■ **Work to complete**: Taking the line with "M1556,456L1559,479L1530,483L1526,461Z" as the first and the line with "M1335,752L1367,764L1337,850L1304,839Z" as the last, set down exactly every line in that range from the entries below, and no more.

★ ★ ★

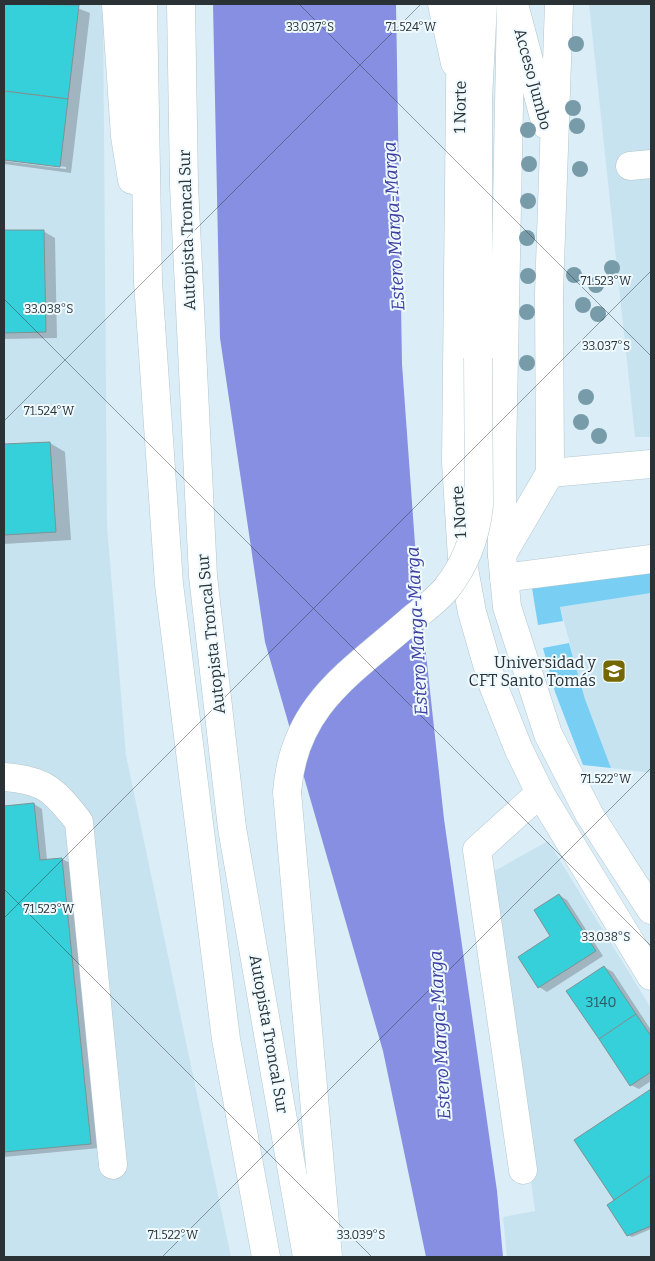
<svg xmlns="http://www.w3.org/2000/svg" width="655" height="1261" font-family="Bitter,serif">
  <rect width="100%" height="100%" fill="#dbeef7"/>
  <g fill="#c8e3f0">
    <path d="M4,4h99l4,521 19,230 105,502h-227z"/>
    <path d="M589,4h62v433h-16z"/>
    <path d="M651,593v180l-40,-5 -26,-69 -25,-92z"/>
    <path d="M548,841l103,167v249h-144l-4,-40 32,-6 -46,-337z"/>
  </g>
  <g fill="#78cff3">
    <path d="M651,570v23l-91,14 3,14 -25,4 -6,-37z"/>
    <path d="M569,643l16,56 26,69 -28,-3 -28,-73 -12,-44z"/>
  </g>
  <path fill="#868fe2" d="M213,4h183l6,360 15,208 27,247 53,372 6,66h-77l-43,-206 -118,-409 -45,-304z"/>
  <g fill="#0003">
    <path d="M4,4h63l23,9 -19,160 -67,-9v-3l62,8v-2l-62,-8z"/>
    <path d="M43,231l12,7 2,100 -53,1v-107z"/>
    <path d="M50,443l15,9 6,88 -67,4v-99z"/>
    <path d="M34,804l8,5 5,51 15,-1 8,4 29,285 -95,9v-350z"/>
    <path d="M559,895l8,5 36,56 -56,36 -8,-5 13,-50z"/>
    <path d="M604,967l9,5 38,58v51l-12,8 -8,-4z"/>
    <path d="M651,1090v139l-19,8 -4,-2 -12,-35 -40,-59z"/>
  </g>
  <g fill="#35d0da" stroke="#7e9394">
    <path d="M4,4l75,1 -11,94 -64,-8z"/>
    <path d="M4,91l64,8 -8,68 -56,-7z"/>
    <path d="M4,230h40l2,102 -42,1z"/>
    <path d="M50,442l6,90 -52,3v-91z"/>
    <path d="M34,803l6,57 22,-2 29,286 -87,8v-346z"/>
    <path d="M559,894l37,57 -58,37 -20,-31 32,-21 -16,-26z"/>
    <path d="M604,966l32,48 -37,25 -33,-48z"/>
    <path d="M636,1014l15,22v36l-21,14 -31,-47z"/>
    <path d="M651,1089v86l-37,25 -40,-60z"/>
    <path d="M651,1175v51l-24,10 -20,-31z"/>
  </g>
  <g fill="none" stroke-linecap="round" stroke-linejoin="round">
    <g stroke="#b3c6ce" stroke-width="29">
      <g id="minor">
        <path d="M442,4l13,59"/>
        <path d="M515,8l31,117"/>
        <path d="M630,166l21,-2"/>
        <path d="M550,473l101,-9"/>
        <path d="M502,555l48,-82 -1,-180 10,-289"/>
        <path d="M504,578l147,-19"/>
        <path d="M4,777c41,3 50,13 75,45l34,343"/>
        <path d="M523,1170l-46,-320 63,-57"/>
      </g>
    </g>
    <g stroke="#b3c6ce" stroke-width="29">
      <g id="major">
        <path d="M461,4l-5,458 6,96 10,54 21,73 26,65 21,43 111,183"/>
        <path d="M511,4l-9,453v98l5,52 41,127 41,80 62,96"/>
      </g>
    </g>
    <g stroke="#b3c6ce" stroke-width="29">
      <g id="highway">
        <path d="M116,4l9,132 7,44"/>
        <path d="M143,4l5,278 21,302 57,455 40,218"/>
        <path d="M181,4l3,181 19,391 29,252 75,429"/>
        <path d="M478,358v-259l5,-95"/>
        <path d="M287,792l41,465"/>
      </g>
    </g>
    <use href="#minor" stroke="#fff" stroke-width="28"/>
    <use href="#major" stroke="#fff" stroke-width="28"/>
    <use href="#highway" stroke="#fff" stroke-width="28"/>
    <g stroke="#b3c6ce" stroke-width="29" stroke-linecap="butt">
      <path id="highway-bridge" d="M287,792c7,-88 64,-119 125,-173 11,-9 25,-19 34,-30 20,-25 30,-53 33,-84l-1,-147"/>
    </g>
    <use href="#highway-bridge" stroke="#fff" stroke-width="28"/>
  </g>
  <g fill="#789baa">
    <circle cx="576" cy="44" r="8"/>
    <circle cx="573" cy="108" r="8"/>
    <circle cx="577" cy="126" r="8"/>
    <circle cx="528" cy="130" r="8"/>
    <circle cx="529" cy="164" r="8"/>
    <circle cx="580" cy="169" r="8"/>
    <circle cx="528" cy="201" r="8"/>
    <circle cx="527" cy="238" r="8"/>
    <circle cx="612" cy="268" r="8"/>
    <circle cx="574" cy="275" r="8"/>
    <circle cx="528" cy="276" r="8"/>
    <circle cx="596" cy="285" r="8"/>
    <circle cx="583" cy="305" r="8"/>
    <circle cx="527" cy="312" r="8"/>
    <circle cx="598" cy="314" r="8"/>
    <circle cx="527" cy="363" r="8"/>
    <circle cx="586" cy="397" r="8"/>
    <circle cx="581" cy="422" r="8"/>
    <circle cx="599" cy="436" r="8"/>
  </g>
  <path fill="none" stroke="#2b3236" stroke-width="1" stroke-opacity="0.45" d="M299,4l352,352M4,299l647,647M4,421l417,-417M4,889l368,368M4,918l647,-647M162,1257l489,-489"/>
  <defs>
    <g id="university-square" transform="scale(1.25)"><rect x="-9" y="-9" width="18" height="18" rx="4" fill="#756800" stroke="#eefaff"/><path d="M0-5L7-2L0 1L-7-2ZM-4 1L0 2.5L4 1V4Q0 6-4 4Z" fill="#fff"/></g>
  </defs>
  <g fill-rule="evenodd">
    <use href="#university-square" x="614" y="671"/>
  </g>
  <g text-anchor="middle" dominant-baseline="central" stroke-width="4" stroke-linejoin="round" paint-order="stroke">
    <g font-size="14" fill="#2e5a5f">
      <text x="601" y="1002">3140</text>
    </g>
    <g font-size="16" fill="#2b3236" stroke="#eefaff">
      <text transform="translate(533 79) rotate(75)">Acceso Jumbo</text>
      <text transform="translate(460 107) rotate(-89)">1 Norte</text>
      <text transform="translate(187 230) rotate(-92)">Autopista Troncal Sur</text>
      <text transform="translate(459 512) rotate(-94)">1 Norte</text>
      <text transform="translate(211 634) rotate(-96)">Autopista Troncal Sur</text>
      <text transform="translate(269 1034) rotate(80)">Autopista Troncal Sur</text>
    </g>
    <g font-size="16" fill="#2b3236" stroke="#eefaff" text-anchor="end">
      <text x="596" y="662">Universidad y<tspan x="596" dy="18">CFT Santo Tomás</tspan></text>
    </g>
    <g font-size="18" font-style="italic" fill="#3f3fa0" stroke="#eefaff">
      <text transform="translate(394 226) rotate(-93)">Estero Marga-Marga</text>
      <text transform="translate(417 631) rotate(-93)">Estero Marga-Marga</text>
      <text transform="translate(440 1035) rotate(-93)">Estero Marga-Marga</text>
    </g>
  </g>
  <g font-size="12" text-anchor="middle" fill="#2b3236" stroke="#eefaff" stroke-width="4" stroke-linejoin="round" paint-order="stroke">
    <text x="310" y="31">33.037°S</text>
    <text x="411" y="31">71.524°W</text>
    <text x="606" y="285">71.523°W</text>
    <text x="49" y="313">33.038°S</text>
    <text x="606" y="350">33.037°S</text>
    <text x="49" y="415">71.524°W</text>
    <text x="606" y="783">71.522°W</text>
    <text x="49" y="913">71.523°W</text>
    <text x="606" y="941">33.038°S</text>
    <text x="173" y="1239">71.522°W</text>
    <text x="361" y="1239">33.039°S</text>
  </g>
  <rect width="655" height="1261" fill="none" stroke="#2b3236" stroke-width="10"/>
</svg>
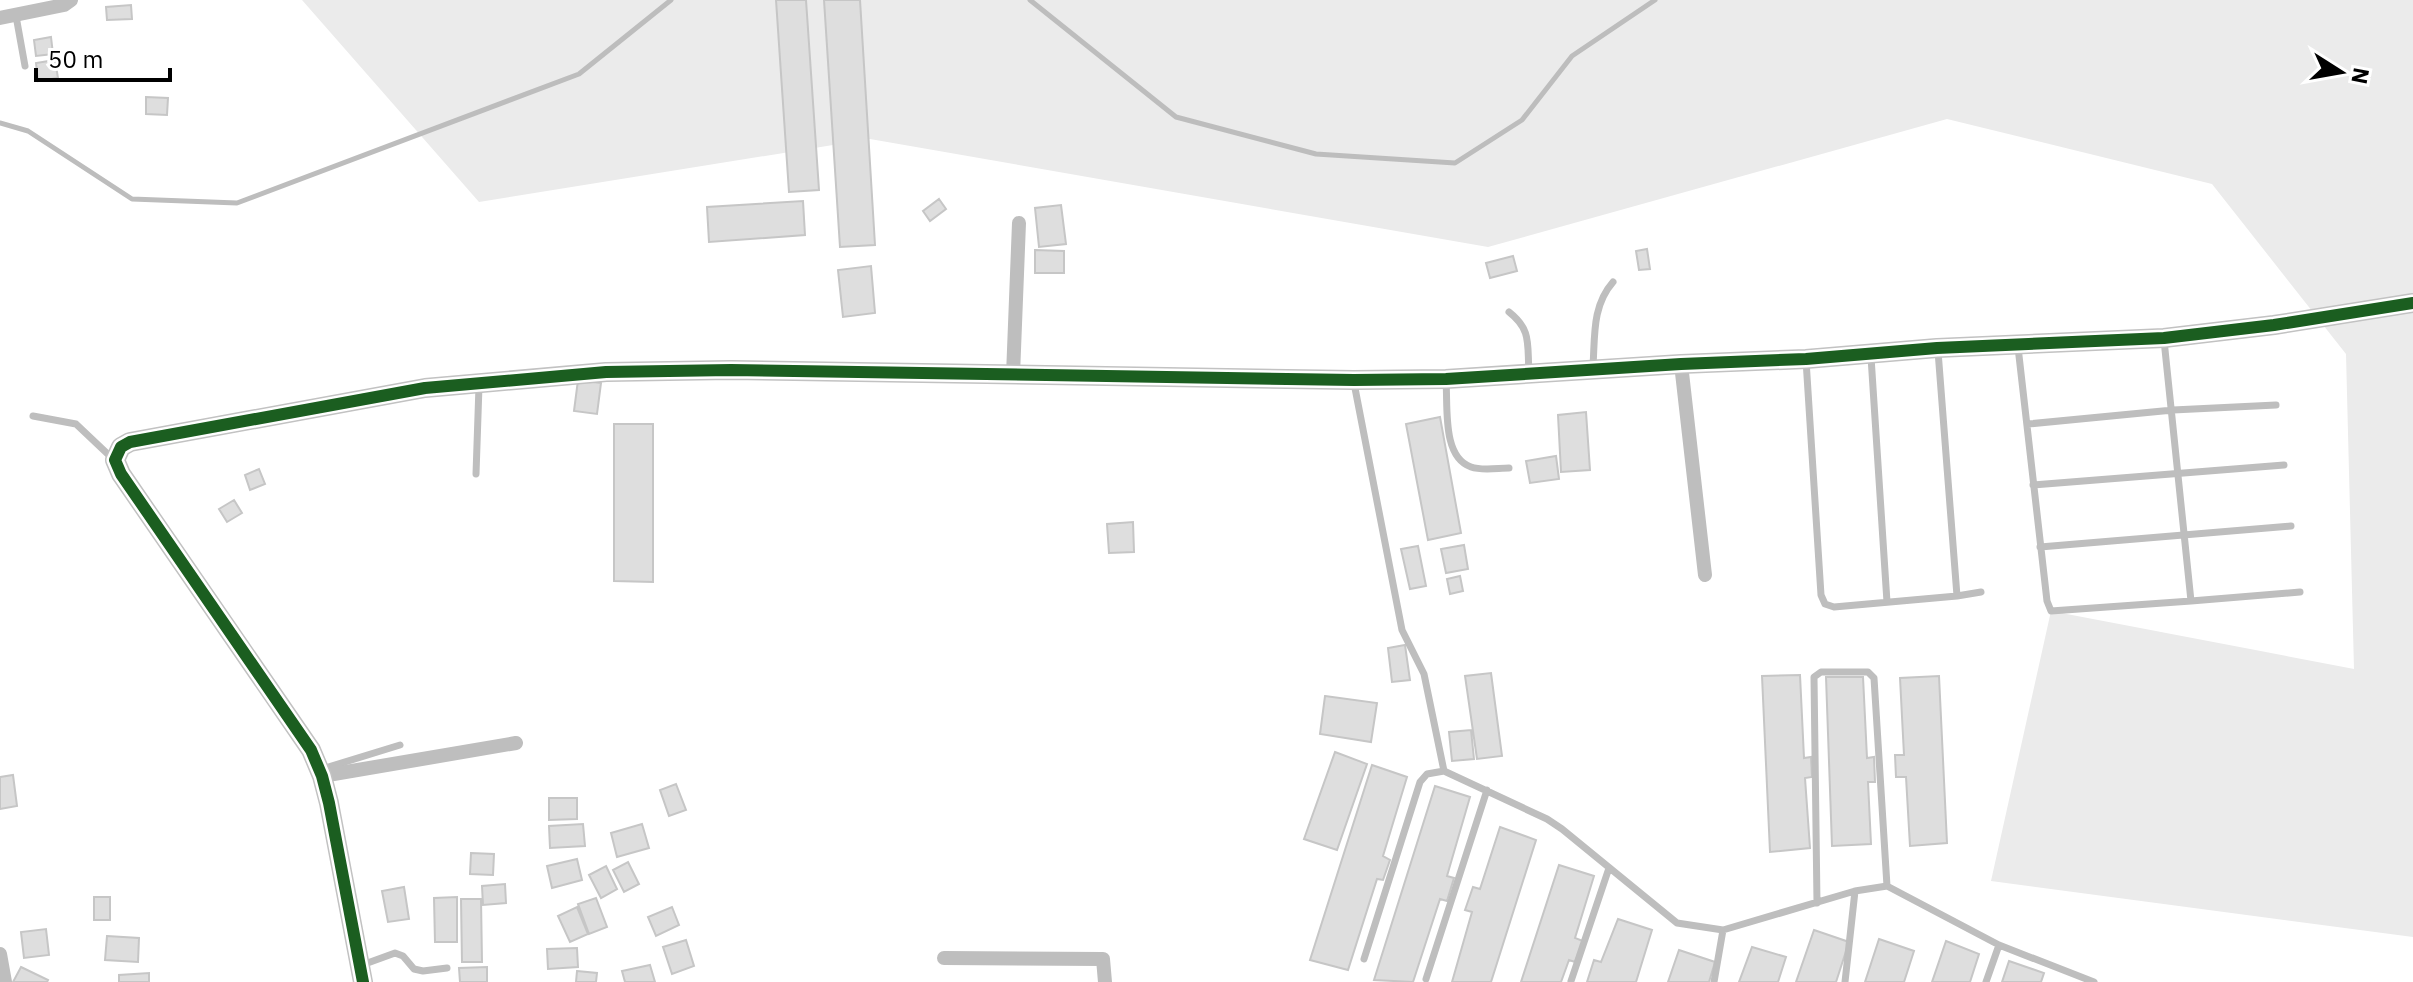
<svg xmlns="http://www.w3.org/2000/svg" width="2413" height="982" viewBox="0 0 2413 982" font-family="'IBM Plex Sans',sans-serif">
	<rect width="100%" height="100%" fill="#fff"/>
	<path fill="#ebebeb" d="M302,0H2413V937L1991,881L2051,611L2354,669L2346,354L2212,184L1947,119L1488,247L870,139L479,202Z"/>
	<g fill="none" stroke-linecap="round" stroke-linejoin="round">
		<path stroke="#bdbdbd" stroke-width="5" d="M1030,0L1176,117L1316,154L1455,163L1522,120L1572,56L1655,0
			M0,123L28,131L132,199L237,203L579,74L671,0"/>
	</g>
	<path fill="#dedede" stroke="#c6c6c6" stroke-width="2" d="M776,0H806L819,190L789,192Z
		M824,0H860L875,245L840,247Z
		M131,5L132,19L107,20L106,7Z
		M51,37L53,54L36,56L34,40Z
		M55,60L58,78L38,81L36,63Z
		M146,97L168,98L167,115L146,114Z
		M939,199L946,209L930,221L923,211Z
		M803,201L805,235L709,242L707,207Z
		M1061,205L1066,244L1039,247L1035,208Z
		M1647,249L1650,269L1639,270L1636,251Z
		M1035,250L1064,251V273H1035Z
		M1513,256L1517,271L1490,278L1486,263Z
		M871,266L875,313L843,317L838,270Z
		M578,380L601,383L597,414L574,411Z
		M1586,412L1590,470L1561,472L1558,415Z
		M1440,417L1461,533L1428,540L1406,424Z
		M614,424H653V582L614,581Z
		M1556,456L1559,479L1530,483L1526,461Z
		M259,469L265,484L250,490L245,475Z
		M234,500L242,513L227,522L219,509Z
		M1133,522L1134,552L1109,553L1107,524Z
		M1464,545L1468,569L1446,573L1441,549Z
		M1418,546L1426,586L1410,589L1401,549Z
		M1460,576L1463,591L1450,594L1447,579Z
		M1405,645L1410,680L1392,682L1388,648Z
		M1491,673L1502,756L1477,759L1465,676Z
		M1800,675L1804,758L1811,757L1812,777L1805,778L1810,848L1770,852L1762,676Z
		M1939,676L1947,843L1910,846L1906,777H1896L1895,755H1904L1900,678Z
		M1826,677H1863L1867,758L1874,757L1875,782H1868L1871,844L1832,846Z
		M1325,696L1377,703L1371,742L1320,734Z
		M1471,730L1474,759L1452,761L1449,732Z
		M1335,752L1367,764L1337,850L1304,839Z
		M1372,765L1407,777L1383,856L1390,860L1383,880L1377,879L1348,970L1310,960Z
		M13,775L17,806L0,809V777Z
		M676,784L686,810L669,816L660,790Z
		M1435,786L1470,797L1447,876L1454,878L1447,901L1440,899L1413,982L1374,980Z
		M549,798H577V819L549,820Z
		M583,824L585,846L550,848L549,826Z
		M642,824L649,848L617,857L611,833Z
		M1500,827L1536,840L1491,982H1452L1472,912L1465,910L1473,887L1480,889Z
		M471,853L494,854L493,875L470,874Z
		M577,859L582,880L552,888L547,866Z
		M628,862L639,884L624,892L613,870Z
		M1559,865L1594,876L1575,938L1583,941L1575,962L1569,960L1561,982H1521Z
		M606,866L617,889L601,898L589,875Z
		M505,884L506,903L483,905L482,886Z
		M404,887L409,919L388,922L382,891Z
		M94,897H110V920H94Z
		M457,897V942H435L434,898Z
		M596,898L607,927L589,934L578,904Z
		M461,899H481L482,962H462Z
		M577,907L588,934L570,942L558,916Z
		M672,907L679,925L656,936L648,917Z
		M1618,919L1652,930L1636,982H1587L1594,960L1601,962Z
		M46,929L49,955L24,958L21,932Z
		M1814,930L1849,942L1836,982H1796Z
		M107,936L139,938L138,962L105,960Z
		M1879,939L1914,951L1904,982H1865Z
		M686,940L694,966L672,974L663,947Z
		M1946,941L1979,954L1970,982H1932Z
		M1752,947L1786,957L1778,982H1739Z
		M577,948L578,967L548,969L547,949Z
		M1679,950L1715,962L1709,982H1668Z
		M2009,961L2044,973L2041,982H2002Z
		M650,965L655,982H625L622,971Z
		M21,967L48,980L47,982H13Z
		M487,967V982H460L459,968Z
		M577,971L597,973L596,982H576Z
		M149,973V982H119V975Z"/>
	<g fill="none" stroke-linecap="round" stroke-linejoin="round">
		<path stroke="#bebebe" stroke-width="7" d="M16,16L25,66
			M1509,312C1532,330 1527,344 1529,372
			M2164,340L2191,601L2300,592
			M2018,347L2047,601L2051,611L2191,601
			M1938,351L1957,596L1981,592
			M1871,357L1887,602
			M1806,360L1821,595L1825,604L1834,607L1957,596
			M1593,366C1595,336 1592,306 1613,282
			M1446,382C1448,407 1442,457 1471,467C1482,471 1498,468 1509,468
			M1354,383L1402,630L1424,674L1444,771L1547,819L1562,829L1677,923L1723,930L1855,891L1887,886L1999,945L2094,982
			M33,416L76,424L113,459
			M2028,424L2173,410L2276,405
			M476,474L479,386
			M2033,485L2284,465
			M2040,547L2291,526
			M322,769L400,745
			M1817,903L1814,677L1821,672H1868L1874,678L1887,886
			M1364,959L1420,782L1427,774L1444,771
			M362,965L395,953L403,956L414,969L423,971L447,968
			M1426,979L1487,790
			M1571,981L1609,868
			M1714,982L1723,930
			M1845,982L1855,891
			M1986,982L1999,945"/>
		<path stroke="#bebebe" stroke-width="14" d="M0,18L64,5L71,0
			M1681,364L1705,575
			M1013,375L1019,223
			M322,776L516,743
			M0,954L5,982
			M944,958L1103,959L1105,982"/>
		<path stroke="#c2c2c2" stroke-width="20" d="M363,982L329,803L322,776L311,750L121,474L115,460L121,447L130,442L425,388L606,372L731,370L1354,380L1446,379L1681,364L1806,359L1937,348L2164,338L2274,325L2413,303"/>
		<g stroke="#fff" stroke-width="17">
			<path id="cycleway" d="M363,982L329,803L322,776L311,750L121,474L115,460L121,447L130,442L425,388L606,372L731,370L1354,380L1446,379L1681,364L1806,359L1937,348L2164,338L2274,325L2413,303"/>
		</g>
		<use href="#cycleway" stroke="#1b5e20" stroke-width="12"/>
	</g>
	<g transform="translate(2341 72) rotate(101)" stroke="#ffffff" stroke-width="6" paint-order="stroke">
	<path d="M0-6L14 30L0 20L-14 30Z" fill="#000000"/>
	<text y="-12" font-size="22" font-weight="bold" text-anchor="middle" fill="#000000">N</text>
	</g>
	<path d="M36 68v12h134v-12" fill="none" stroke="#000000" stroke-width="4"/>
	<text x="48" y="68" font-size="24" fill="#000000" stroke="#ffffff" stroke-width="6" paint-order="stroke">50 m</text>
</svg>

★ ★ ★

■ **Task output**:
		M1556,456L1559,479L1530,483L1526,461Z
		M259,469L265,484L250,490L245,475Z
		M234,500L242,513L227,522L219,509Z
		M1133,522L1134,552L1109,553L1107,524Z
		M1464,545L1468,569L1446,573L1441,549Z
		M1418,546L1426,586L1410,589L1401,549Z
		M1460,576L1463,591L1450,594L1447,579Z
		M1405,645L1410,680L1392,682L1388,648Z
		M1491,673L1502,756L1477,759L1465,676Z
		M1800,675L1804,758L1811,757L1812,777L1805,778L1810,848L1770,852L1762,676Z
		M1939,676L1947,843L1910,846L1906,777H1896L1895,755H1904L1900,678Z
		M1826,677H1863L1867,758L1874,757L1875,782H1868L1871,844L1832,846Z
		M1325,696L1377,703L1371,742L1320,734Z
		M1471,730L1474,759L1452,761L1449,732Z
		M1335,752L1367,764L1337,850L1304,839Z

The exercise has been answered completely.